La narrazione si articola in tre atti che raccontano del rapporto incestuoso tra i fratellastri Stella e Yuri, lei sul sul punto di partire oltreoceano per studiare danza, lui invece pronto a tarparle le ali pur di continuare ad averla accanto a sé. Il film fu criticato per un epilogo grottesco in una chiesa, fatto di dialoghi talmente anti-tutto da risultare ingessanti.

«Qualcuno ha detto che Picchio è come uno squalo, che quando sente l’odore del sangue si getta all’attacco: vedendo che le cose sul set funzionavano, e noi tutti gli andavamo dietro, si è buttato a capofitto e molte cose gli sono scappate di mano, perché appunto le ha volute prendere tutte in mano.
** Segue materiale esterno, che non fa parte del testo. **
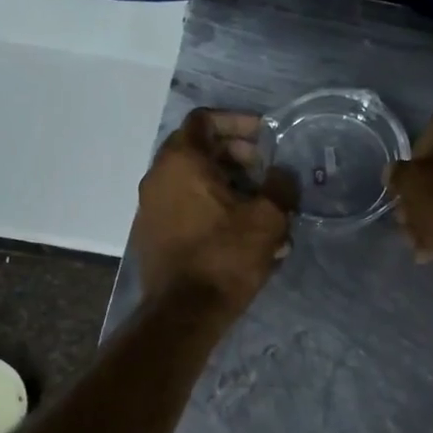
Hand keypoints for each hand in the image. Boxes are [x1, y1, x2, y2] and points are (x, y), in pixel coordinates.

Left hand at [131, 109, 292, 311]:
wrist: (184, 313)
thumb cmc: (225, 257)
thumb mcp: (267, 219)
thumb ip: (280, 186)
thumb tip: (281, 175)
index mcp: (181, 161)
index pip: (205, 120)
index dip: (238, 122)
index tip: (265, 138)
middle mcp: (158, 177)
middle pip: (199, 149)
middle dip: (237, 156)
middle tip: (266, 174)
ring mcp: (151, 207)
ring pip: (193, 181)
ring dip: (228, 185)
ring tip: (260, 207)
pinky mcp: (153, 234)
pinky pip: (185, 206)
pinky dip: (212, 207)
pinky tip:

Forse è un po’ troppo per un esordiente», aveva confessato allora in un’intervista la Barilozzi che sembra ormai aver abbandonato la recitazione. E questo “troppo” il quid del primo e solo lungometraggio di De Rienzo realizzato con pochi mezzi e «una linea del desiderio altissimo».

Germano aveva scelto di abbracciare il “troppo” inseguito da De Rienzo spendendosi senza riserve nei panni di un personaggio in fuga da tutto e da tutti e che «ama le zanzare forse solo perché tutti le odiano». Yuri trasuda in nuce il malessere del Leopardi che Germano andrà poi a interpretare in Il giovane favoloso (2014) di Mario Martone.

«Per le persone che non sanno cos’è Sangue, io ci tenevo a dire che questo film rappresenta un’idea di cinema forte, un’idea di arte vera, una modalità di stare al mondo», ha raccontato Germano in una proiezione romana presso il Cinema America per un omaggio postumo al collega.

Sangue – La morte non esiste sembra il film di un regista a cui il tempo ha dato una sola opportunità di girare. E cosi è stato. Si tratta di uno splendido esempio di cinema da ultimo desiderio, di chi vuole mettere in scena tutto e subito senza guardare al domani, di chi sa che la morte esiste. Chissà se De Rienzo non avesse ancora un altro “ultimo film” nel cassetto.